Анна узнала тотчас. Она задрожала, прижалась к стволу, и быстрые слезы восторга часто закапали на руки, на грудь. Так она долго стояла, все повторяя тихонько:
– Здравствуй же! Здравствуй!
Потом отклонилась от старой сосны и засмеялась от счастья. Ей было стыдно и гордо-счастливо; ей было необыкновенно. Целый рой милых стихов закружился в ее голове. И она почти побежала домой.
– Анета, это ты? – увидала Евпраксия, и все обернулись к дверям.
– Да, это я. Пушкин приехал. Я его видела.
Пушкин проснулся чем свет, не понимая, где он. Окно оставалось на ночь открытым, и утренний ветер колыхал занавеску. Простыни были свежи. Кажется, дома? Он чуть приподнялся и глянул в окно. Деревья качнули навстречу влажной листвой, блеснула полоска знакомой воды. Дома, конечно! Кончились степи, леса. Кончились запахи дынь, курной избы, конопли. Кончилась скачка.
Еще только позавчера он заезжал к Деспот-Зеновичу. Хозяина не было дома, но как его встретили!
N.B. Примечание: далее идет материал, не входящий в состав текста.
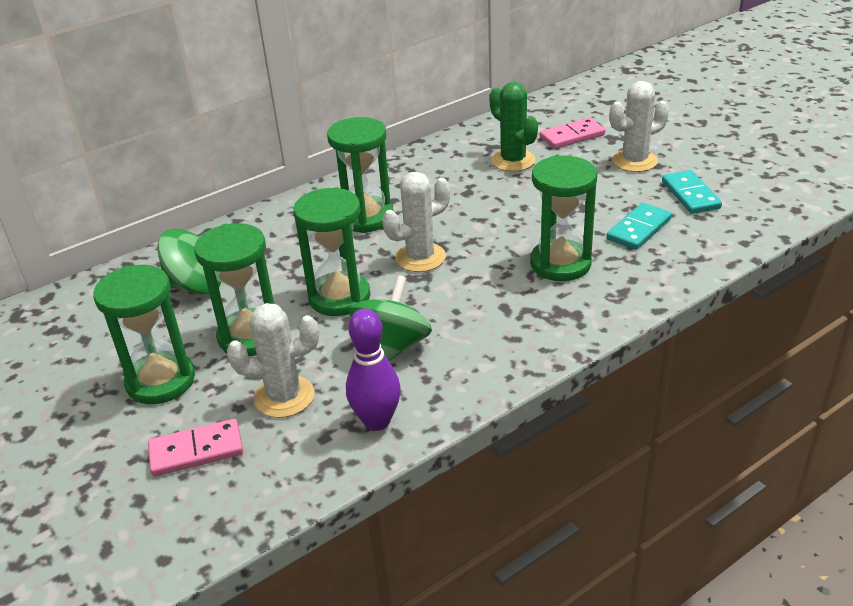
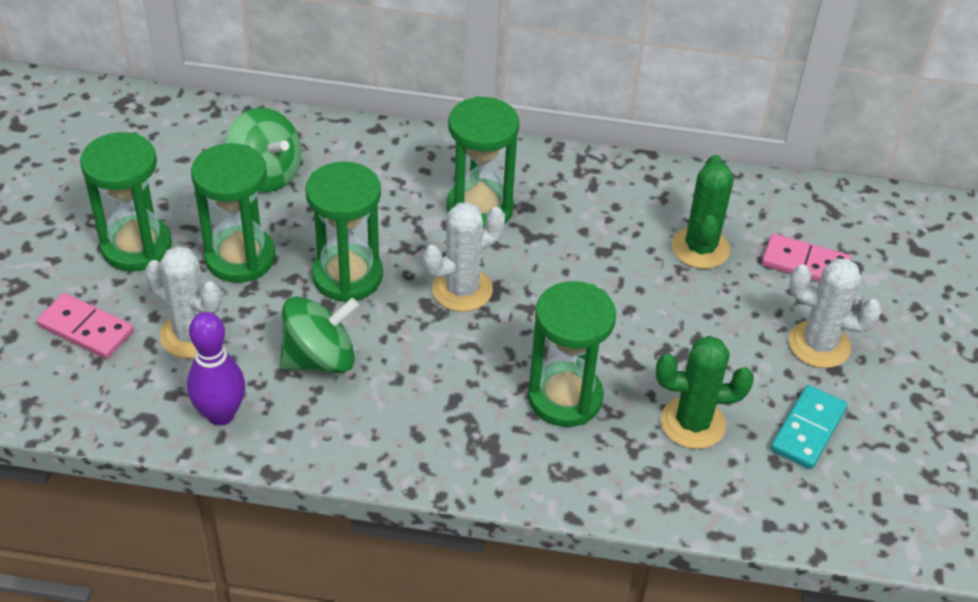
camera: 40 degrees right, 10 degrees up
(420, 257) = (462, 290): white cactus -> white cactus turned 45 degrees counterclockwise
(638, 229) = (692, 423): turquoise domino -> green cactus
После обеда в саду он ходил между яблонь, как новый Адам, и давал имена желтым и розовым яблокам. Как это вышло?.. Да, в Могилеве, это оттуда гусары направили, чтобы непременно заехал. А в Псков не поехал, прямо домой. Пусть как хотят!
И он потянулся, руки закинув за голову. Дом еще спал, была тишина, и самые стены, казалось, дремали.
Встреча с домашними вышла совсем хорошо. Как въехала тройка в Михайловский парк, так сразу и принял все – как родное. Сороть и рощи, луга и родители – все под одно: родное гнездо! Отец прослезился (как постарел!), мать долго его прижимала к своей спазматической костлявой груди (как еще хороша!). Пять лет не видались – достаточный срок! Пушкин был рад, что отчуждения не было. Но только они… надолго ль в деревне?
Няня! Няня из погреба несла кубан с молоком и, увидав его, выронила, всплеснула руками… Как он смеялся, ее обнимая! Даже отец лишь покосился на черепки, но ничего не сказал. Няня да бабушка, Мария Алексеевна Ганнибал, – вот и все его бездумное детство, когда каждый день открывался, как новая жизнь. Пусть уезжают (что-то такое мелькнуло уже в разговоре), но няня останется с ним!
А где Ольга? Что Лев? Лев молодец, конечно, с девчонками! Оленька спит. Он было думал ее разбудить, но дверь отворилась, и, босая, в рубашке, она кинулась брату на шею. От нее пахнуло сонным теплом и свежим девичеством. Поцелуи сестры – как ключевая вода. Странное дело… И это единственная девушка в мире, которая для всех других просто девушка, а для него вот еще и сестра. В этом было какое-то очаровательное неудобство. Он целовал ее с нежностью – подругу и в играх и в шалостях. Себя увидал в корзинке у бабушки, куда он забился от матери, слушает сказку и глядит на мелькающие в желтых руках серые спицы; и видит сестру, как она кутает старую моську в длинную шаль и что-то над нею подшептывает…
– А помнишь?..
– А помнишь?..
Ольга не успевала ответить и счастливо смеялась, не отпуская пыльных братниных рук.
– Ездишь верхом? Вместе поедем! Замуж не вышла ли? – И хохотал. – А писем мне не было? – внезапно спросил он серьезно и тотчас догадался, что их не могло еще быть, да и самый вопрос неосторожен.
Левушка быстро вернулся. Он с шумом перемахнул через подоконник, когда все уже были за ужином. Две бутылки вина скромно и щедро встречали «блудного сына». Впрочем, никто еще дома и не подозревал, что Александр продолжал быть изгнанником.
– И знаешь, – болтал за столом маленький Пушкин (Лев как-то сразу стал маленьким), – Анета тебя увидала и, как с Синайской горы, объявила торжественно: «Пушкин приехал!» Что только было!
– Приехал, приехал… И мы завтра же сходим туда. Ты за которою волочишься? Предупреди. Чтобы не вышло дуэли. Вы помните, маменька, как я дядю Павла Исаковича, мальчишкой еще – помоложе тебя, Лев, – на дуэль у него вызывал? А фамилия барышни была Лошакова, и у нее были зубы вставные. Я только потом разглядел.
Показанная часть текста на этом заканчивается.